Other experts agreed.

“This is the only public disclosure of a one-click remote jailbreak of a modern Apple device. And it's the first time we've ever seen this type of exploit used against real targets to steal actual information,” Lookout’s Vice President for Security Research Mike Murray told ABC News in an email. “Pegasus is amazingly complex and sophisticated ... everything you have on your phone is compromised once this spyware takes hold.”

The researchers notified Apple of the vulnerabilities on Aug. 15, and the tech giant released a software update to address the issues on Thursday.

Marczak said that the researchers aren’t sure who was attempting to compromise Mansoor’s phone.

“In this case we weren’t able to trace it back to the operator. Whoever was operating it, they were using servers in the cloud.
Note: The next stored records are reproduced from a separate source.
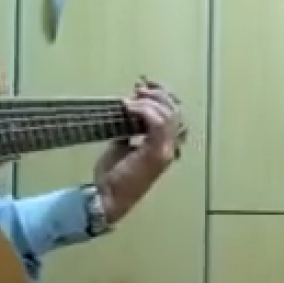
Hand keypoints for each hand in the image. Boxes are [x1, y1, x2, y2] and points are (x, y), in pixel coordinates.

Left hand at [94, 78, 184, 224]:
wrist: (107, 197)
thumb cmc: (113, 175)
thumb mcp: (122, 145)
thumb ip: (130, 129)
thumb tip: (129, 109)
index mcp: (164, 146)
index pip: (174, 114)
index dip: (162, 96)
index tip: (143, 86)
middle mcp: (170, 148)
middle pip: (175, 111)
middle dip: (157, 95)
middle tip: (137, 89)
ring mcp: (166, 152)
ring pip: (169, 115)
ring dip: (149, 102)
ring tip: (130, 101)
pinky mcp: (157, 154)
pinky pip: (159, 124)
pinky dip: (144, 111)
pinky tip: (129, 108)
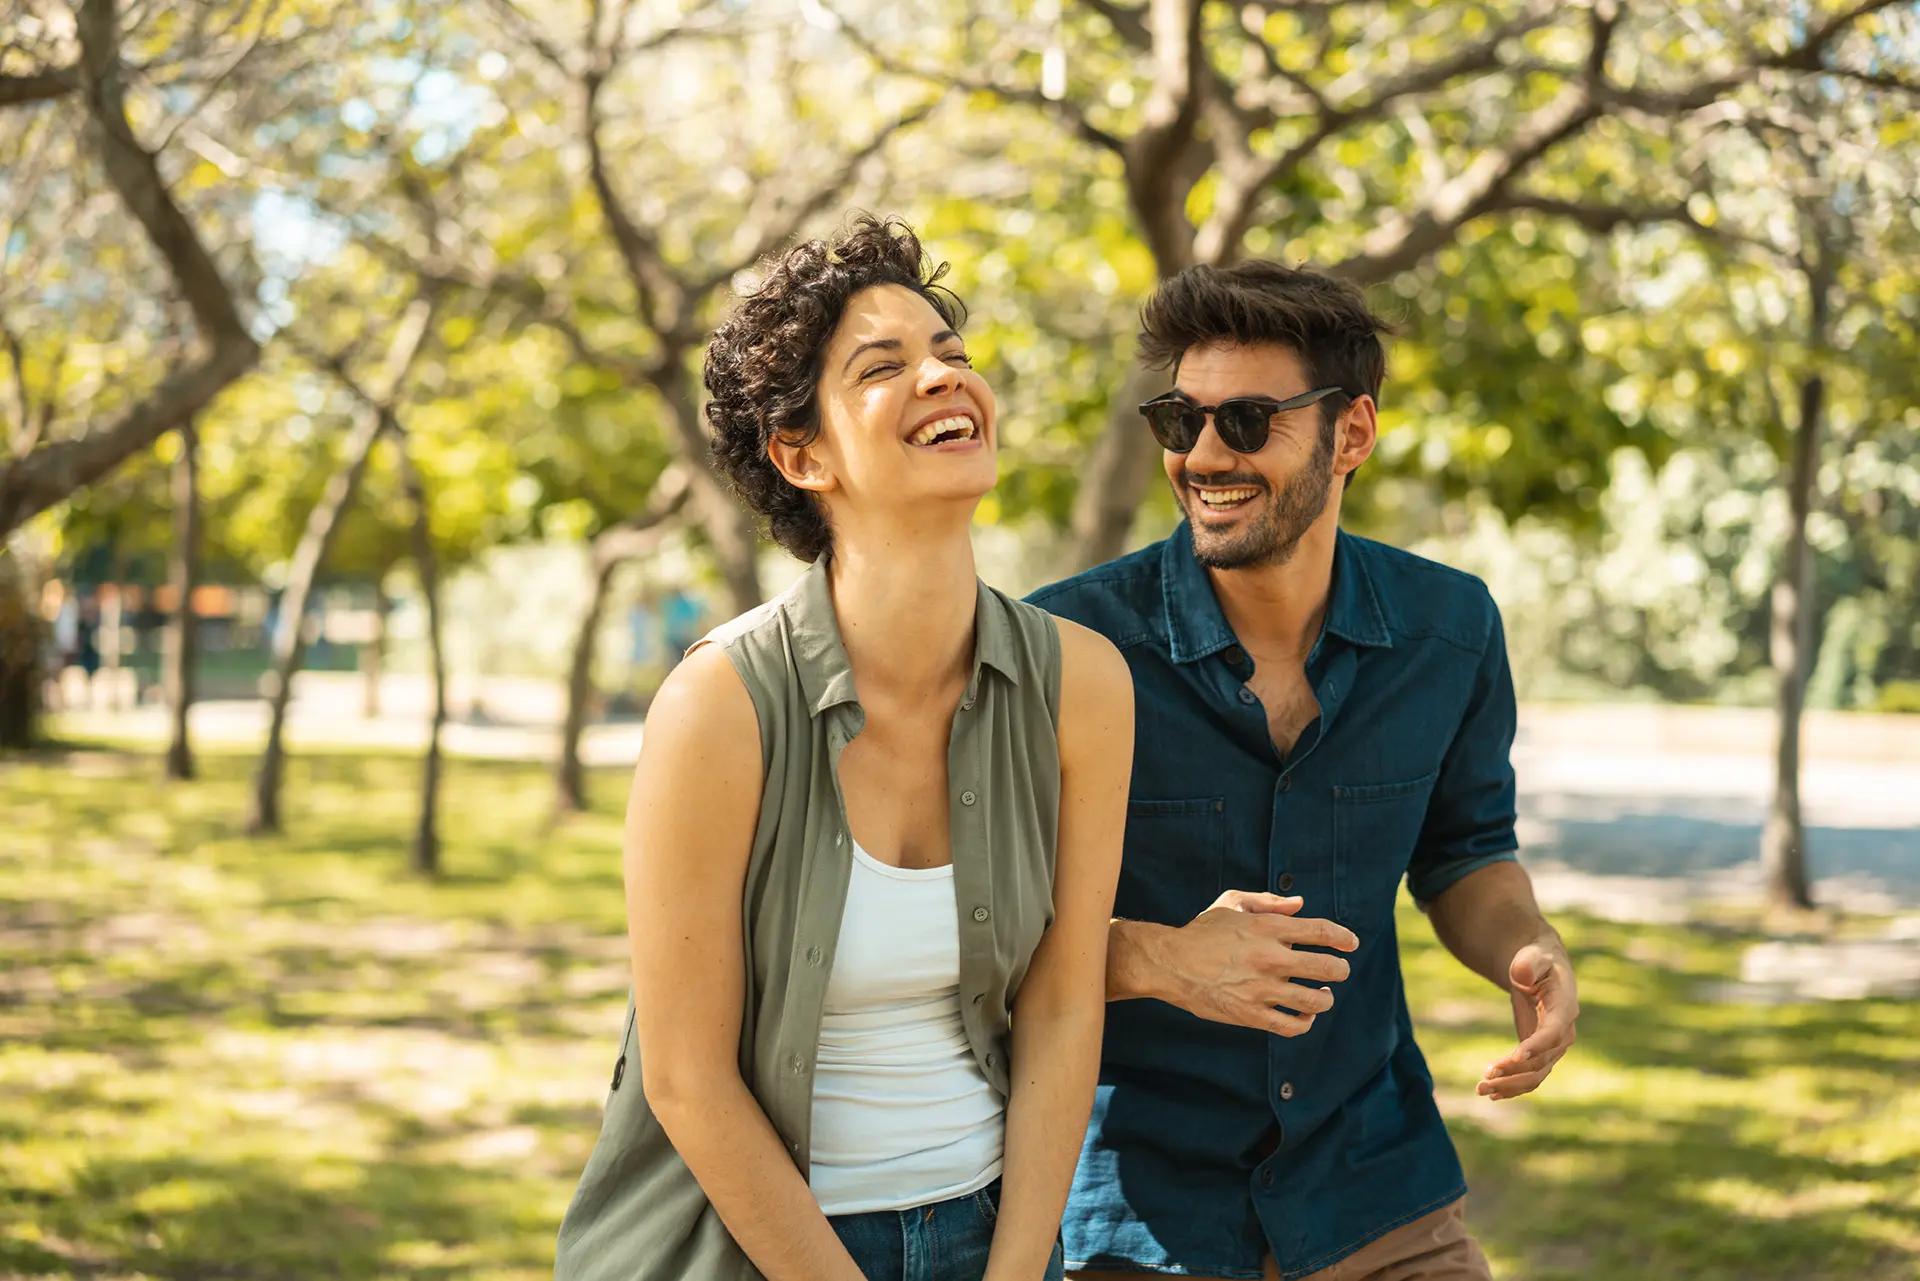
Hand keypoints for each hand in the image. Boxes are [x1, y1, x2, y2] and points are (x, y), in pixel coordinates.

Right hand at [1149, 890, 1358, 1036]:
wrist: (1170, 963)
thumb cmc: (1202, 931)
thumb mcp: (1232, 903)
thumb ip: (1268, 902)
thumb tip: (1299, 904)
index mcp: (1267, 928)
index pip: (1321, 932)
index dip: (1343, 937)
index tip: (1351, 943)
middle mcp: (1269, 958)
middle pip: (1326, 967)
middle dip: (1340, 970)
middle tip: (1339, 971)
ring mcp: (1262, 988)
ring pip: (1315, 1000)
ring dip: (1326, 998)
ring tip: (1323, 995)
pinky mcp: (1251, 1014)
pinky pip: (1292, 1026)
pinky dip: (1305, 1022)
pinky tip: (1305, 1016)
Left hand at [1478, 939, 1577, 1099]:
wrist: (1541, 968)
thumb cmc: (1535, 959)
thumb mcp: (1532, 957)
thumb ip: (1528, 965)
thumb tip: (1521, 976)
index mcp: (1565, 1008)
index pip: (1552, 1033)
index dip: (1536, 1046)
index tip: (1515, 1057)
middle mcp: (1564, 1033)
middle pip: (1541, 1062)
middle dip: (1513, 1073)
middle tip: (1484, 1079)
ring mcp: (1554, 1047)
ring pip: (1535, 1075)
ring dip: (1509, 1085)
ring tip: (1481, 1089)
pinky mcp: (1541, 1053)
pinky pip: (1531, 1076)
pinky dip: (1513, 1086)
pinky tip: (1492, 1093)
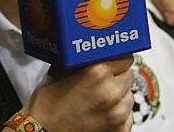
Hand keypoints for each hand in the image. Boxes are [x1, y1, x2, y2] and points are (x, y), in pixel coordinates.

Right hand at [18, 56, 134, 131]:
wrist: (44, 130)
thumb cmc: (48, 101)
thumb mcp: (61, 69)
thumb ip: (81, 58)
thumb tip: (92, 48)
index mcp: (97, 71)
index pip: (125, 57)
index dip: (116, 58)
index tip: (111, 60)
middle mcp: (110, 91)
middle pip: (129, 75)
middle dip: (118, 76)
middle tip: (103, 79)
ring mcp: (117, 113)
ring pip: (129, 96)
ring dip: (119, 94)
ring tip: (100, 97)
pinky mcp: (120, 130)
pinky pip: (128, 115)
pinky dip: (118, 112)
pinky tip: (102, 111)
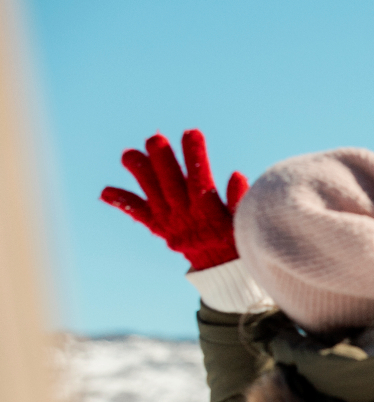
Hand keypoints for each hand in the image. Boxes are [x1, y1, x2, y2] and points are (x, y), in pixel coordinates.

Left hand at [101, 130, 248, 270]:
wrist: (220, 269)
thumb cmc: (234, 239)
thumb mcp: (241, 222)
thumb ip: (238, 200)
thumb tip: (236, 175)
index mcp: (208, 212)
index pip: (199, 180)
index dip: (194, 156)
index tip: (192, 132)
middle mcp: (185, 215)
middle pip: (171, 185)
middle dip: (163, 161)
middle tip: (155, 139)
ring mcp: (169, 222)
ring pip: (153, 195)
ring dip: (140, 175)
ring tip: (128, 155)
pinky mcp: (160, 227)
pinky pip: (140, 215)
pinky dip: (124, 203)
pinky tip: (105, 192)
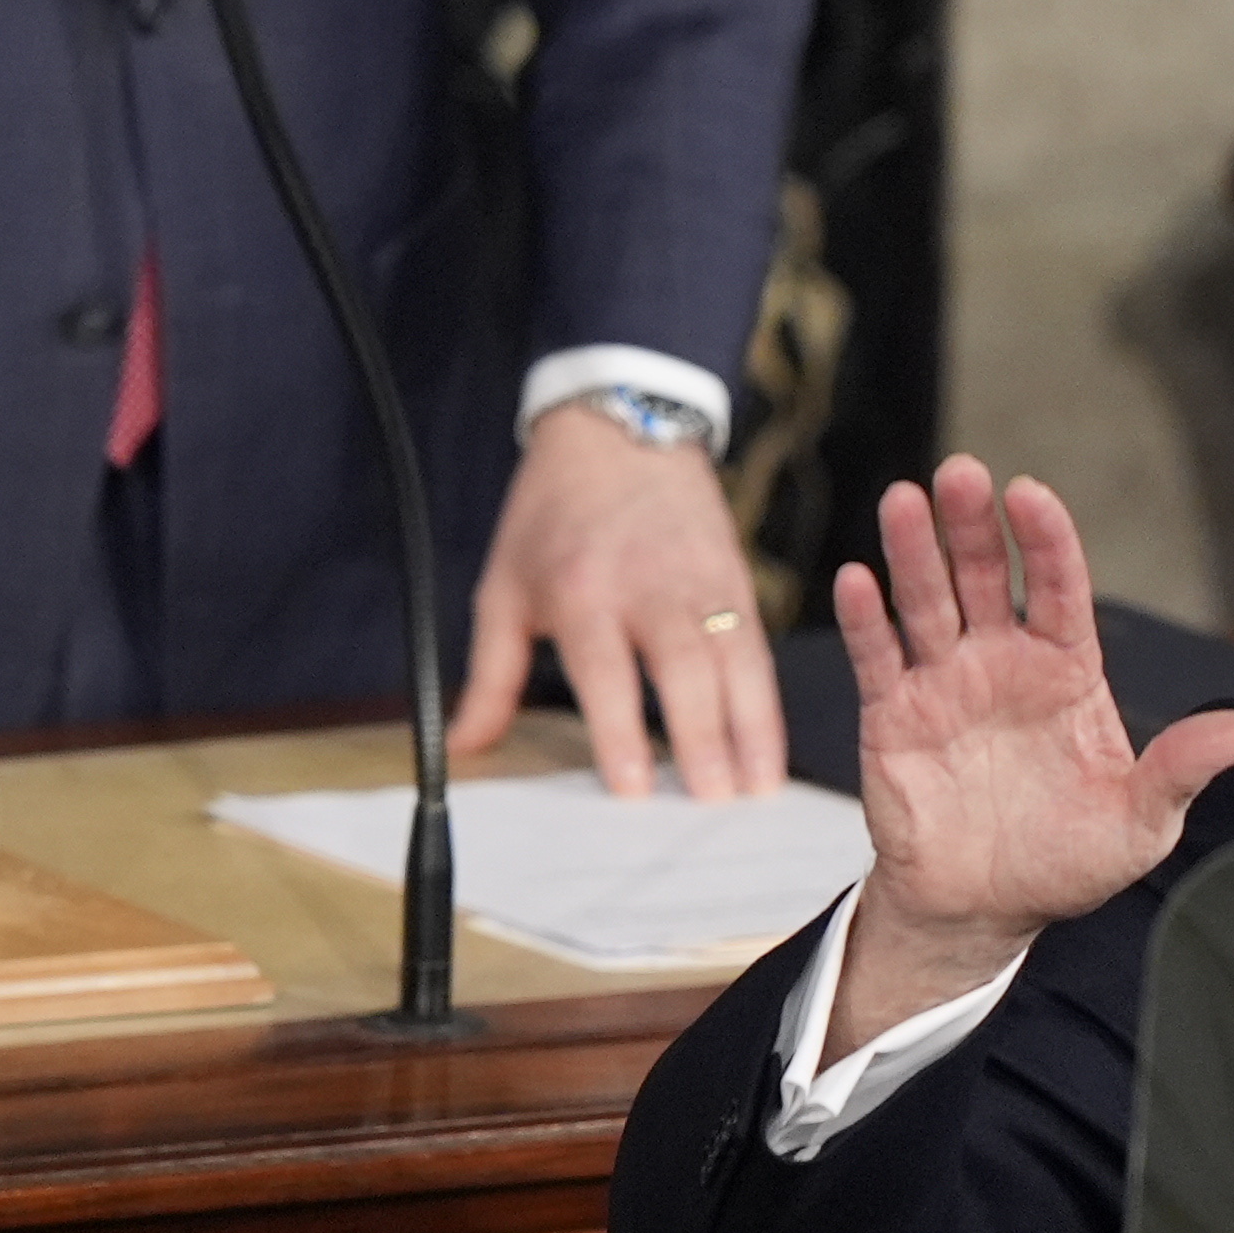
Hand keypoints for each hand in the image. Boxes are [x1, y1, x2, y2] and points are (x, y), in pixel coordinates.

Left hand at [456, 402, 788, 800]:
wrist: (616, 429)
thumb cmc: (551, 516)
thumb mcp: (503, 586)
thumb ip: (489, 676)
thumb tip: (462, 748)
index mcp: (580, 590)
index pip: (604, 669)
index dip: (620, 729)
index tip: (633, 788)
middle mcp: (647, 587)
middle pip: (682, 668)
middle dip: (701, 737)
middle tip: (713, 803)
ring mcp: (699, 583)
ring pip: (735, 662)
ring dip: (750, 728)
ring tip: (756, 790)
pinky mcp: (736, 580)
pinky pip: (758, 649)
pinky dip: (768, 702)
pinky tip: (771, 751)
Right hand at [827, 454, 1233, 1062]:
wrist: (984, 911)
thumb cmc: (1067, 861)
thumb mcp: (1140, 822)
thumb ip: (1181, 770)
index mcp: (1065, 672)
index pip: (1059, 589)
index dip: (1046, 541)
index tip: (1030, 495)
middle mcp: (1002, 663)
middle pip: (986, 576)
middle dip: (972, 524)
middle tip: (960, 475)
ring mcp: (944, 684)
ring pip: (926, 603)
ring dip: (914, 552)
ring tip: (904, 500)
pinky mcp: (893, 717)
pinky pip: (878, 660)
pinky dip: (865, 620)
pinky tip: (857, 581)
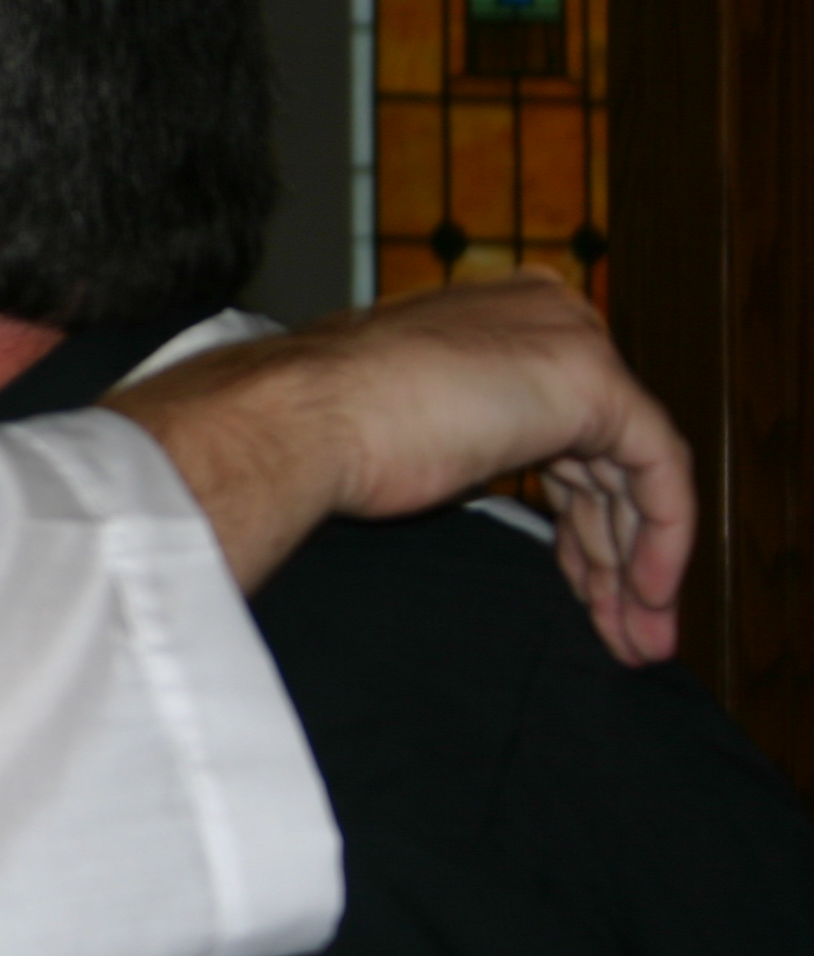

These were servers that they had rented in the United States,” Marczak said. “Presumably these servers were just proxying data back to whoever was trying to spy on Mansoor.”

He later told ABC News that the rented U.S. servers belonged to Amazon, which sells server use for legitimate individual, business and research use around the world.

In a statement, an Amazon Web Services spokesperson said: "AWS’s terms are very clear about the misuse of our services, and we employ a variety of measures to detect and address misuse. When we find misuse, we take action quickly and shut it down. The activity being reported is not currently happening on AWS."